──────── INPUT ────────

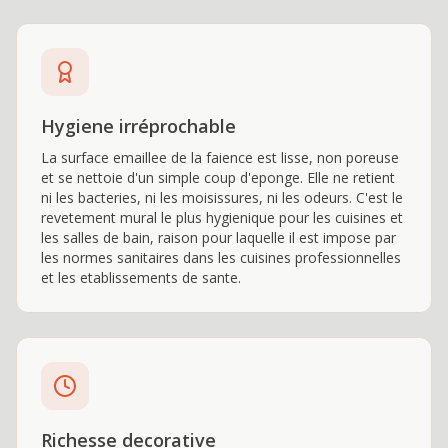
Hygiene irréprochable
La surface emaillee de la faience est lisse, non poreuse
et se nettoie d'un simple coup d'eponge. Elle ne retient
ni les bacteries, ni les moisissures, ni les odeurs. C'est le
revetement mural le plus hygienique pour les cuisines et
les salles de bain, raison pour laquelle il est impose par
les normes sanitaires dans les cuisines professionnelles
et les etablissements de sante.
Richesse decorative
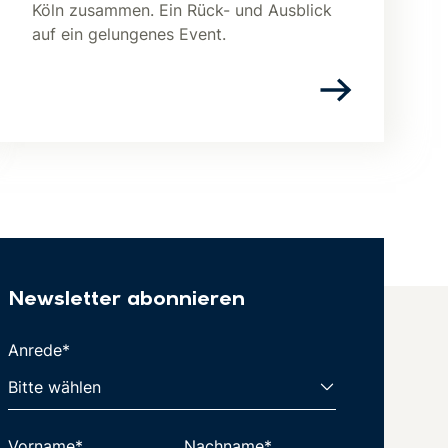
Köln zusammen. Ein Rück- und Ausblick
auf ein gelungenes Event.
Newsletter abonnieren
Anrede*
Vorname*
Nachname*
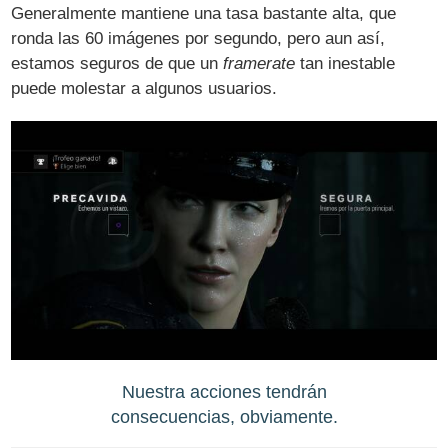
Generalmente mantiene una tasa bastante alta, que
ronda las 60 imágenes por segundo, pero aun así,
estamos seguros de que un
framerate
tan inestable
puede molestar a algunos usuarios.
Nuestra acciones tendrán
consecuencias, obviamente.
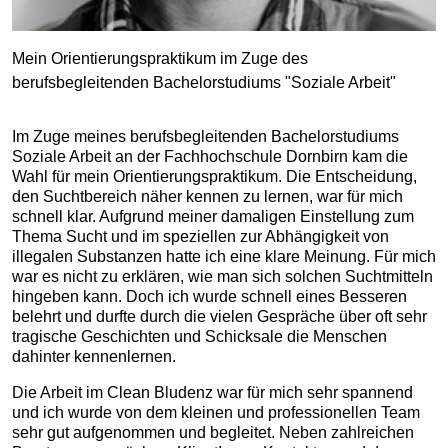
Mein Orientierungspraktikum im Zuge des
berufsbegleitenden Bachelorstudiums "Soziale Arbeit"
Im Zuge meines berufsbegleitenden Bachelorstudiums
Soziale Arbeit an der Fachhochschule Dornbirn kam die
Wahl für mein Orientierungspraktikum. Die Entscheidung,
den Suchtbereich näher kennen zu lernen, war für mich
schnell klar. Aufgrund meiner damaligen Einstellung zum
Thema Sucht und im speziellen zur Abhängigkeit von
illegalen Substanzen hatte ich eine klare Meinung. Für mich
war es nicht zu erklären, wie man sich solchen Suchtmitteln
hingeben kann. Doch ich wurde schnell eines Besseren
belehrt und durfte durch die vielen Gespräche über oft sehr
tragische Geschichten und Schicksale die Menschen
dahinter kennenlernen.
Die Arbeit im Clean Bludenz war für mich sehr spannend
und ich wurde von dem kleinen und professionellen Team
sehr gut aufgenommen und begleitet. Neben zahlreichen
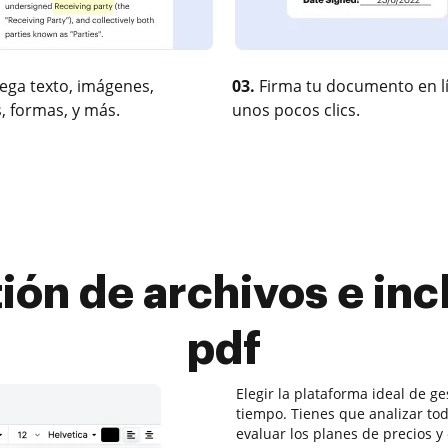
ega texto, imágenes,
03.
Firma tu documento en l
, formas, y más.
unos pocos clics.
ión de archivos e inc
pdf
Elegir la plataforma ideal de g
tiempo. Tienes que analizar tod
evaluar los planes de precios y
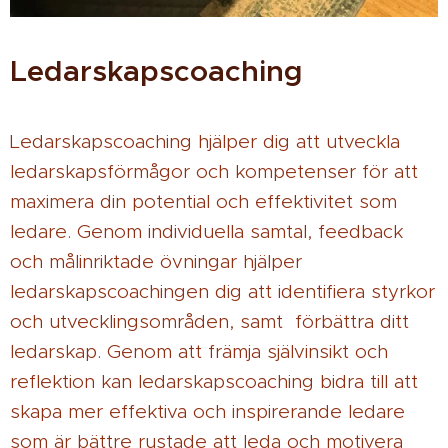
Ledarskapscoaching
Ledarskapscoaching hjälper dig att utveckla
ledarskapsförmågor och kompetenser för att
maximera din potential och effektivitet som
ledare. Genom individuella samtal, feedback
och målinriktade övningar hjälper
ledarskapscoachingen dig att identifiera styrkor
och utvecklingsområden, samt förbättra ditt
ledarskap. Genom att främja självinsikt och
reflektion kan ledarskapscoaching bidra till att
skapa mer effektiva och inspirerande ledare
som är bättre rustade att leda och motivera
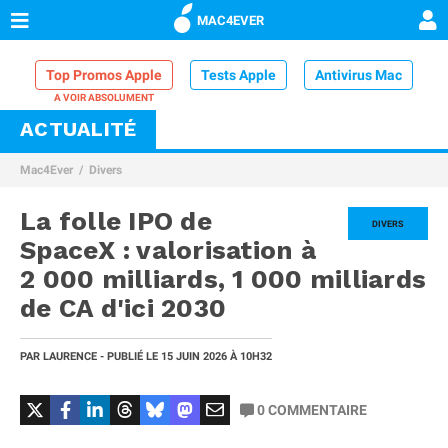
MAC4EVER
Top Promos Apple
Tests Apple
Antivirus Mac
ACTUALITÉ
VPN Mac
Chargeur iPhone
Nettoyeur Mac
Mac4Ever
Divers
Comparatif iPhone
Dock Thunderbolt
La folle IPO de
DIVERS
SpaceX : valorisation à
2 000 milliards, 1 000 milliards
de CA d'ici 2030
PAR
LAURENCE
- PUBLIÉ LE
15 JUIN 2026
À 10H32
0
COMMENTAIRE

────────
──────── INPUT ────────

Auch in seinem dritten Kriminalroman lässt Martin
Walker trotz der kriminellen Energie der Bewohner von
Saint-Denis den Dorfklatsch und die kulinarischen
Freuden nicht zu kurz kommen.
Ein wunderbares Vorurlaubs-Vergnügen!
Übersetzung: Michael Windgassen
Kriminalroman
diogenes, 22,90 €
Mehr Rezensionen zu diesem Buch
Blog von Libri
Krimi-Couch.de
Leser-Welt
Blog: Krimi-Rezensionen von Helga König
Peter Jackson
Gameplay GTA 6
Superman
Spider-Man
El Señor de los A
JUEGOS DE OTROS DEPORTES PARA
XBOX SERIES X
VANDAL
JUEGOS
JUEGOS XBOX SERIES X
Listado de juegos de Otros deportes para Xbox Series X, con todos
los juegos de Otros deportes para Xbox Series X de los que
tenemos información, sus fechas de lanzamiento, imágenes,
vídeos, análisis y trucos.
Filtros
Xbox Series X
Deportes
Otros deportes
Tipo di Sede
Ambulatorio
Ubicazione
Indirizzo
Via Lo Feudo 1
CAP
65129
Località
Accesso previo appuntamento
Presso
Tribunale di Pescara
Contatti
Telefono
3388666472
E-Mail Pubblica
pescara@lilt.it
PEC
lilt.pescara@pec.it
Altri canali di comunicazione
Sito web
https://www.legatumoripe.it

────────
──────── INPUT ────────

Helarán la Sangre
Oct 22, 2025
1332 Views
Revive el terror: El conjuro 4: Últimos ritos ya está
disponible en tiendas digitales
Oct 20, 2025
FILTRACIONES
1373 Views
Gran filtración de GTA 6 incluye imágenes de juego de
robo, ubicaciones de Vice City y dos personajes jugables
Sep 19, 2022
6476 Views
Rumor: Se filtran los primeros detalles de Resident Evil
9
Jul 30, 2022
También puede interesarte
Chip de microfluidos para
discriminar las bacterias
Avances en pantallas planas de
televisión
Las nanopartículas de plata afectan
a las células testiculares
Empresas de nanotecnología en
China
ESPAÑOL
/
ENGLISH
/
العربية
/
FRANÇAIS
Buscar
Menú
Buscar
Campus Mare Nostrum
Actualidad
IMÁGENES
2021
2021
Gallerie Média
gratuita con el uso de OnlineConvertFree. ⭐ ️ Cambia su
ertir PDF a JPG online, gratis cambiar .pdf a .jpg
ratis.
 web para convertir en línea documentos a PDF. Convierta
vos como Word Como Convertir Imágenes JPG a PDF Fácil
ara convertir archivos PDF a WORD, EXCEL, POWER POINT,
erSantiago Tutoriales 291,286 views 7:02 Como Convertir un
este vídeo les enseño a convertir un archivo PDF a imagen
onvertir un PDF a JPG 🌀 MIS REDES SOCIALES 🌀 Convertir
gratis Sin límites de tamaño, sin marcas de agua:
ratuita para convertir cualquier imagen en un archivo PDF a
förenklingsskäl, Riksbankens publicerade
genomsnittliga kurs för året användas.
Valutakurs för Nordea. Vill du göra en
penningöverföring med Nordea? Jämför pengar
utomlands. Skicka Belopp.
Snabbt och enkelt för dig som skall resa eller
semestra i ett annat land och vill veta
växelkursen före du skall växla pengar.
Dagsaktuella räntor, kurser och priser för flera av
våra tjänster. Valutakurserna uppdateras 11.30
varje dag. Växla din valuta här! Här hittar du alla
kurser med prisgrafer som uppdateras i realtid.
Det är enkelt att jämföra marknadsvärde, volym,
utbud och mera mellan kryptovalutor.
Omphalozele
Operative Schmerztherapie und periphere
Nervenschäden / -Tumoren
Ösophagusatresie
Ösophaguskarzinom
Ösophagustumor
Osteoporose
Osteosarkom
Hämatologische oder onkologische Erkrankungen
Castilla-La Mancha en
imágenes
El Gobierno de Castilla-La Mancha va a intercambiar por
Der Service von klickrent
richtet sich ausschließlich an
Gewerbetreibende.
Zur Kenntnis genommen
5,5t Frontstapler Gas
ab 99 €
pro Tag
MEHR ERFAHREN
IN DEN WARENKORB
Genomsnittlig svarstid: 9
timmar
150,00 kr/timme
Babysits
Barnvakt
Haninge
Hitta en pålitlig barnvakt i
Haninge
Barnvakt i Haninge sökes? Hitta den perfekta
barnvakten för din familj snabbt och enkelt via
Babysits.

────────

In the entries above, find the line that contains "Hygiene irréprochable" and the line that contains "war es nicht". Reproduce exactly those two lines and every line between them, but not the pictures.

Hygiene irréprochable
La surface emaillee de la faience est lisse, non poreuse
et se nettoie d'un simple coup d'eponge. Elle ne retient
ni les bacteries, ni les moisissures, ni les odeurs. C'est le
revetement mural le plus hygienique pour les cuisines et
les salles de bain, raison pour laquelle il est impose par
les normes sanitaires dans les cuisines professionnelles
et les etablissements de sante.
Richesse decorative
Köln zusammen. Ein Rück- und Ausblick
auf ein gelungenes Event.
Newsletter abonnieren
Anrede*
Vorname*
Nachname*
Generalmente mantiene una tasa bastante alta, que
ronda las 60 imágenes por segundo, pero aun así,
estamos seguros de que un
framerate
tan inestable
puede molestar a algunos usuarios.
Nuestra acciones tendrán
consecuencias, obviamente.
Mein Orientierungspraktikum im Zuge des
berufsbegleitenden Bachelorstudiums "Soziale Arbeit"
Im Zuge meines berufsbegleitenden Bachelorstudiums
Soziale Arbeit an der Fachhochschule Dornbirn kam die
Wahl für mein Orientierungspraktikum. Die Entscheidung,
den Suchtbereich näher kennen zu lernen, war für mich
schnell klar. Aufgrund meiner damaligen Einstellung zum
Thema Sucht und im speziellen zur Abhängigkeit von
illegalen Substanzen hatte ich eine klare Meinung. Für mich
war es nicht zu erklären, wie man sich solchen Suchtmitteln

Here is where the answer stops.